Podere 414 schmeckt nach der Maremma. Er ist bekömmlich und mit seinen unverwechselbaren Charakter bewegen die Weine den aufmerksamen Weintrinker. Die vielen Fans der Weine von Simone Castelli aus seiner Podere 414 bestätigen dies Jahr für Jahr. Auch wenn der stets zweifelnde  Simone sich immer aufs Neue in Frage stellen muss. Doch wer ihn - wie ich - seit fast 20 Jahren kennt, der weiß, dass der erfahrene Winzer reifer und ruhiger geworden ist und damit einen Weg verfolgt, den seine Weine schon längst beschritten haben.

Morellino di Scansano

Das Etikett spricht Bände: 2018 zeigte es Ihnen den Weg in die Maremma mit dem Slogan TERRA-GENTE-VALORI, was übersetzt so viel wie „Erde/Land-Menschen-Werte“ bedeutet. Simone verkörpert all das, hinterfragt selbstkritisch sein Tun, Jahr für Jahr, lernt dazu und reift, wie seine Weine. 2019 ist es ein Boxkampf, der den täglichen Einsatz und Auseinandersetzung mit der Natur symbolisiert (siehe Katalog im Anhang).
Simone ist ein Perfektionist im positiven Sinne, so konnte sein Morellino-Wein zu einem "Masterpeace" für einen Morellino werden, der für die ganze Region positive Werbung macht. Der Biowein besteht aus viel Sangiovese, der hier Morellino genannt wird, und etwas Ciliegiolo, Colorino, Syrah und Alicante. Alles Rebsorten werden im Zement bzw. französischen Tonneaux- und Barriquefässern vinfiziert und ausgebaut.

● Bereitgestellte Datensätze:

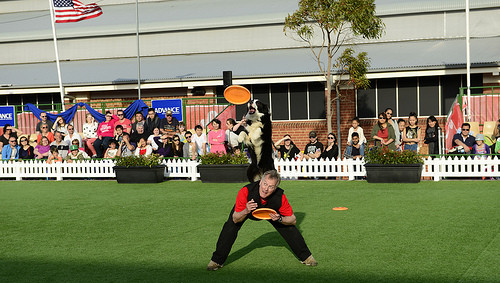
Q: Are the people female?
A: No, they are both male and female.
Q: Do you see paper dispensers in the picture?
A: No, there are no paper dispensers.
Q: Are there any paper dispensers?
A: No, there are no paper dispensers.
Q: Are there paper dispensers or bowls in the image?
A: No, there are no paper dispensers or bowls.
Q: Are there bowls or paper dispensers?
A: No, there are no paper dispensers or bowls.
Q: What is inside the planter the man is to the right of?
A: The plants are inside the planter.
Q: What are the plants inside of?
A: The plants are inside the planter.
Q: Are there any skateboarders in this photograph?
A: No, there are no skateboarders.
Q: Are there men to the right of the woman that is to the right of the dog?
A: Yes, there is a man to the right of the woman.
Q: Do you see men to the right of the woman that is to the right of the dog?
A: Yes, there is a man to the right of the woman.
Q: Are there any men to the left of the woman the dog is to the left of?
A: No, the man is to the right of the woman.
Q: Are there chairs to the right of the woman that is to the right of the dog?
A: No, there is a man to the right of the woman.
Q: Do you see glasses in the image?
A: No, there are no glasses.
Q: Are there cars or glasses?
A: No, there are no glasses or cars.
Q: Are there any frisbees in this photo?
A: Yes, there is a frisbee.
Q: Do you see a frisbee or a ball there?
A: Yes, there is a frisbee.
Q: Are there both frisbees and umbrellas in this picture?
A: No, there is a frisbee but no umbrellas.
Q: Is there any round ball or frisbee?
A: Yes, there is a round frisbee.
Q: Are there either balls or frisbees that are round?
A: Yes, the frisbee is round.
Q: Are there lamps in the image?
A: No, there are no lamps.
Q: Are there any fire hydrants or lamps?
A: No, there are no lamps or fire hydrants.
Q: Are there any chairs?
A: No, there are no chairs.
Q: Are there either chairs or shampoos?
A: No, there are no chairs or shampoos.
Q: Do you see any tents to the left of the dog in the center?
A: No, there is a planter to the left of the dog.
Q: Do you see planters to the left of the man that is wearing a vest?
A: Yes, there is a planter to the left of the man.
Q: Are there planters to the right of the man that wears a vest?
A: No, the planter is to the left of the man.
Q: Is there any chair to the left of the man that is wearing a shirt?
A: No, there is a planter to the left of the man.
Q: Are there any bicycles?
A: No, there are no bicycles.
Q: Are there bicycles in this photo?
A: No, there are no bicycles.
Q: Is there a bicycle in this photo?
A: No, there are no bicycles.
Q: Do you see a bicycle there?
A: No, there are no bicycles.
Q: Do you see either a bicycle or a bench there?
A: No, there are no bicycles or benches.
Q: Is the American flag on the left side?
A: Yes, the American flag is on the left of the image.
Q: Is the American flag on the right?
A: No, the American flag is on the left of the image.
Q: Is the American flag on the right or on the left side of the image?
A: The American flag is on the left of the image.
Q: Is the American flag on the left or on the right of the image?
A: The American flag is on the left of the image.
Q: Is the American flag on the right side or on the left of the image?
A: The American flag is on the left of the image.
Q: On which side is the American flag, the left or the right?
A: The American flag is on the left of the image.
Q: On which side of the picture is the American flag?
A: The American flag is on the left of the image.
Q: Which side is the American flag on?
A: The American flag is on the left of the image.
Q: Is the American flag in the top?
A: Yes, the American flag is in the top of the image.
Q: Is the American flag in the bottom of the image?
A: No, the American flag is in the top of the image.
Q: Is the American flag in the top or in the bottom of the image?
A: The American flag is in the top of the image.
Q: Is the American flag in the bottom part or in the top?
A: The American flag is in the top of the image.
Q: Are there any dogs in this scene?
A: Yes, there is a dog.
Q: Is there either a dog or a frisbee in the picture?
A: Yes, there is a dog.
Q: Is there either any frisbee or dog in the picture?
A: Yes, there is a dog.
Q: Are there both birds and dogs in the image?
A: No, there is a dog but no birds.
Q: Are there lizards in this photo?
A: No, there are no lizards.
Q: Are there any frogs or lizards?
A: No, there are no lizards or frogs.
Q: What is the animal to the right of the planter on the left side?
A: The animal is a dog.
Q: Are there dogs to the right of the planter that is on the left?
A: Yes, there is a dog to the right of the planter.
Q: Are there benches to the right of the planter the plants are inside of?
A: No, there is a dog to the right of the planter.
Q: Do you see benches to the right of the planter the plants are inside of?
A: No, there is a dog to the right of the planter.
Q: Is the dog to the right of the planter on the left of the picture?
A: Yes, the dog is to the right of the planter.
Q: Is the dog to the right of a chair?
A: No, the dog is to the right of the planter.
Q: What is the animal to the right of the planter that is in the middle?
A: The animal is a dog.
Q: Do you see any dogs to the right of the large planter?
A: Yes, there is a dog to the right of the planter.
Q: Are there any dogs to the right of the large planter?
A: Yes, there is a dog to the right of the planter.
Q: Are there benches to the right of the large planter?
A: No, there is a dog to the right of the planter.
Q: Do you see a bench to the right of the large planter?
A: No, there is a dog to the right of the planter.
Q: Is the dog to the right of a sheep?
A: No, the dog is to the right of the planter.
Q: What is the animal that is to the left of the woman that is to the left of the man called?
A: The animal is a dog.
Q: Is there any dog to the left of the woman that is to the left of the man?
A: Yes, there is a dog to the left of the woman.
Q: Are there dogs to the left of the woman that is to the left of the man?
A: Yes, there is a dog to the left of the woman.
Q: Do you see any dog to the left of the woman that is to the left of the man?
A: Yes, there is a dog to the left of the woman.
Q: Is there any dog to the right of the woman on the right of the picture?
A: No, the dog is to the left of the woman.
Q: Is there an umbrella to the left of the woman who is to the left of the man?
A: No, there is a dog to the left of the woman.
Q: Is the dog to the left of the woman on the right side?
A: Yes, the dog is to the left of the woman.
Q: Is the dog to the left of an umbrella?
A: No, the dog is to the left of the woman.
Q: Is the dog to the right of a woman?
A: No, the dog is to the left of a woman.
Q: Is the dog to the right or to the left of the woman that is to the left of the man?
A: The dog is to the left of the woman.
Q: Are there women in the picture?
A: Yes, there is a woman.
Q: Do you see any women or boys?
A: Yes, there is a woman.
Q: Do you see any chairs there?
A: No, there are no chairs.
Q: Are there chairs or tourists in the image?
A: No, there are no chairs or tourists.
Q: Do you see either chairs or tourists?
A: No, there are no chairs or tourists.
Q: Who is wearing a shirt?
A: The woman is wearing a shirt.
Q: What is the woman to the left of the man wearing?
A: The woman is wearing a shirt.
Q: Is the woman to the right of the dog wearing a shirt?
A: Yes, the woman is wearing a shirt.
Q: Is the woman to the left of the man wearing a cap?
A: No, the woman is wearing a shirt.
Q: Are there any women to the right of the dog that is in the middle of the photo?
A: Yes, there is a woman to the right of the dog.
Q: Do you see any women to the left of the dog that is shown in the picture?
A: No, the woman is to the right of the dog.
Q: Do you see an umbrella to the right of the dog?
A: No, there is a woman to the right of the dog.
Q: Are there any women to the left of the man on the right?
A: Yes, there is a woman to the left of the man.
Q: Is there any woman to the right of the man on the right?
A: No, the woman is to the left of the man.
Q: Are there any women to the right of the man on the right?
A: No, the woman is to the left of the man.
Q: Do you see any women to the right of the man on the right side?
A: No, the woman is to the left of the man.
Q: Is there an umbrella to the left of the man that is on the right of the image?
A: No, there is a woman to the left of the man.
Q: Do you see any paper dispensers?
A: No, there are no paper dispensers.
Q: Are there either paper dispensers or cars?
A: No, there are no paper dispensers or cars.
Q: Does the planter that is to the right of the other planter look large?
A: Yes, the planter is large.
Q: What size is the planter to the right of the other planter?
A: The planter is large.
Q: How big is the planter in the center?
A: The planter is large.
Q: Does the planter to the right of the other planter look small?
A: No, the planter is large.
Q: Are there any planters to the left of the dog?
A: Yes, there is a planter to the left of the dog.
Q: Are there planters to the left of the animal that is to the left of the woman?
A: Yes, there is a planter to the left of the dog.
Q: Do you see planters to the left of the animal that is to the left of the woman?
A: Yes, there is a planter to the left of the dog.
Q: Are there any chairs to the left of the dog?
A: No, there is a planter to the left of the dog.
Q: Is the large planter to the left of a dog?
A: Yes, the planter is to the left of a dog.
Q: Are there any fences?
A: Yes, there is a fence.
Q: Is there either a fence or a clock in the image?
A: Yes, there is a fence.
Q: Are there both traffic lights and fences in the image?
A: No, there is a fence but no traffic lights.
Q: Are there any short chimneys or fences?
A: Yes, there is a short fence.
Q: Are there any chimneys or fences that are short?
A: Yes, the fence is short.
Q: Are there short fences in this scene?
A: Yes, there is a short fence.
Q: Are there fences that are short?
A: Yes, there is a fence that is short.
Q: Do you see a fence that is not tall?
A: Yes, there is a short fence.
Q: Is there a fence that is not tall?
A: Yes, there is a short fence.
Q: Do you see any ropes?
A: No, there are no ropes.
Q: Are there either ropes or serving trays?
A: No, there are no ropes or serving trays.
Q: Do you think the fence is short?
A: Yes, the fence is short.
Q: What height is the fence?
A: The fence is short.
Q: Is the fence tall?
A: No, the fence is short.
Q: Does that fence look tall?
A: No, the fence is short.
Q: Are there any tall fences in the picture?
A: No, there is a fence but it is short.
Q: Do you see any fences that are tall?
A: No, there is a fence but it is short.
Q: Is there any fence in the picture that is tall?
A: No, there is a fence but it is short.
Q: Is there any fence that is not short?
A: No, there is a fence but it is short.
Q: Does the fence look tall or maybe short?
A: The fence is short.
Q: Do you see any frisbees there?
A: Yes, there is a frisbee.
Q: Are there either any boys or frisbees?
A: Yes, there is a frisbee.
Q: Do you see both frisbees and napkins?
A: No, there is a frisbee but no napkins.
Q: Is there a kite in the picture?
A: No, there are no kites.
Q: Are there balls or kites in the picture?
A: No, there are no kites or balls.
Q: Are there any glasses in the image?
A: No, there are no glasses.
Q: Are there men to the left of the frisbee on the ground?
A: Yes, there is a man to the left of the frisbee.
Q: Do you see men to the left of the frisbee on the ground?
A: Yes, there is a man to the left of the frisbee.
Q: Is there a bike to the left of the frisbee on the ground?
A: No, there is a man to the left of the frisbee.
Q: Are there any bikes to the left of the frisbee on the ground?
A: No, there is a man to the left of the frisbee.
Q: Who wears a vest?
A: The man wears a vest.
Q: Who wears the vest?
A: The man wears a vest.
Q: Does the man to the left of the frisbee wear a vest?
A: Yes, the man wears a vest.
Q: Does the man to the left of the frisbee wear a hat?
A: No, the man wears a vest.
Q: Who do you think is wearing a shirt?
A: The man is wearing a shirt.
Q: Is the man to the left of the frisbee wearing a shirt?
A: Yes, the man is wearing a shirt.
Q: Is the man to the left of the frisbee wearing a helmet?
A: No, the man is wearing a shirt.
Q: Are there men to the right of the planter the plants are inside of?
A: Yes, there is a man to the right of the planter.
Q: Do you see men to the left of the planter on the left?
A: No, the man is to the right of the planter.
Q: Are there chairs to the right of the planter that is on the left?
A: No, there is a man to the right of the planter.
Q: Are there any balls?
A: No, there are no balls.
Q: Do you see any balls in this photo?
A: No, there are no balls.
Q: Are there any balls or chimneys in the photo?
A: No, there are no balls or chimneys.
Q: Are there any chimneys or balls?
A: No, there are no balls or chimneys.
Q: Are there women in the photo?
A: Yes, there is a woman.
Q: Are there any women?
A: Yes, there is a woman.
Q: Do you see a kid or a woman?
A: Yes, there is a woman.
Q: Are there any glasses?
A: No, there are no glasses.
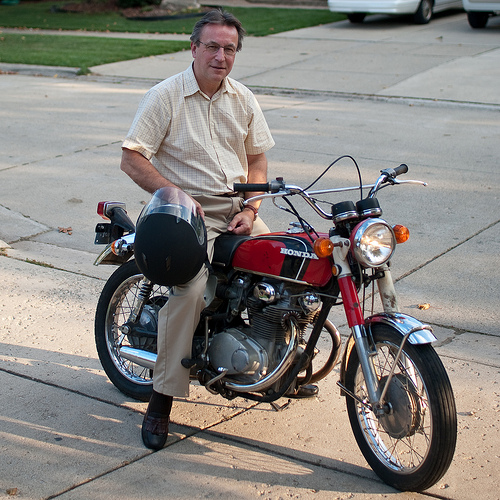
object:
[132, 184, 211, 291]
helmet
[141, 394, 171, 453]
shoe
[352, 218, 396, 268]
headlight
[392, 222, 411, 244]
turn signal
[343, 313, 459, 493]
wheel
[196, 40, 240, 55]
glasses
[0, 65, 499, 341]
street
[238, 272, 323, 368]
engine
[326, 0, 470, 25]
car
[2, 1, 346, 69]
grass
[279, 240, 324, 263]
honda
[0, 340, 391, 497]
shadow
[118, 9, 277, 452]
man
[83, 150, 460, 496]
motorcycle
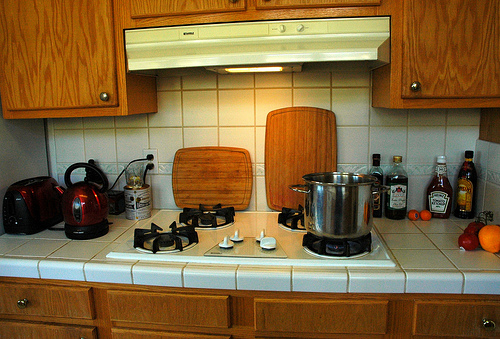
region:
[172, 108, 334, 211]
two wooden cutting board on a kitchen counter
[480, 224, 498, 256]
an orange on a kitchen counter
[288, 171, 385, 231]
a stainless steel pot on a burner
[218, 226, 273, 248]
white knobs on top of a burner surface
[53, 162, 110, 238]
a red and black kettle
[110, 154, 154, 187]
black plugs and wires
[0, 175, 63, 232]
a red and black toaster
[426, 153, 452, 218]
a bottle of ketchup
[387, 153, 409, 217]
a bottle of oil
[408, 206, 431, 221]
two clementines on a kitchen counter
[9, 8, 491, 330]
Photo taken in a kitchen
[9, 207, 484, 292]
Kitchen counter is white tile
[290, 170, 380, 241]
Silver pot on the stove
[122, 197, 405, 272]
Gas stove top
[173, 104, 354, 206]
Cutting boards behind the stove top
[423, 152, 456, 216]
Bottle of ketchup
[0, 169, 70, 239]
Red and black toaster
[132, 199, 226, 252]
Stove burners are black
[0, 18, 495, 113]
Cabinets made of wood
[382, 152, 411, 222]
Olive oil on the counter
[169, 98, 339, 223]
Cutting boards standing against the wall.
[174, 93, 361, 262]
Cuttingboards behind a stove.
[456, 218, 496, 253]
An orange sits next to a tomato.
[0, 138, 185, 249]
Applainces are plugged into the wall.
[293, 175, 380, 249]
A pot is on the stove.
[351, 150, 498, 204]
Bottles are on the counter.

● Auszuführende Aufgaben:
**1.** Nennen Sie alle Rebsorten, aus denen der Morellino-Biowein laut dem Textauszug über Podere 414 besteht.
**2.** Fahren Sie mit dem Textauszug über Podere 414 fort, beginnend nach dessen letztem Satz.

● Antworten je Aufgabe:
**1.** Sangiovese, Ciliegiolo, Colorino, Syrah, Alicante

**2.**
Der Morellino wirkt unaufgeregt, schmeichelnd am Gaumen und einladend. Er ist kein starrer Klotz, sondern schwingt frei durch den Mundraum, sanft am Gaumen und entschieden in den Aromen, die zu Beginn im Duft mit würzigen Anklängen von Macchia und Leder an die Rebsorten Alicante und Sarah erinnern. Bestechend sind die Kirschnoten des Sangiovese und des Ciliegiolo. Im Mund dreht sich das Bild dann flugs und die Aromen machen Platz für den schmeichelnden Charakter des Sangiovese mit seinen Veilchen bzw. weißen Blüten und der typischen Beeren-/Kräuteraromatik eines spontanvergorenen Sangiovese. Alle Eindrücke sind in ein sehr stimmiges Gerbstoffgerüst eingebunden. Der Wein besitzt viel Extrakt und keine Restsüße! Das war 2018 so und ist auch 2019 der Fall.

Badilante und Flower Power

Badilante ist u.a. ein Müßiggänger nach getaner Arbeit, bzw. einer, der Pausen macht, und die Arbeit in Einklang mit seiner Natur erledigt. Irgendwie philosophisch und treffend. Der Zweitwein von Podere 414 ist gar kein Zweitwein, er ist dem Morellino ebenbürtig, besitzt die gleiche Stilistik und einen anderen Ausdruck, weil er aus 100% Sangiovese erzeugt wird.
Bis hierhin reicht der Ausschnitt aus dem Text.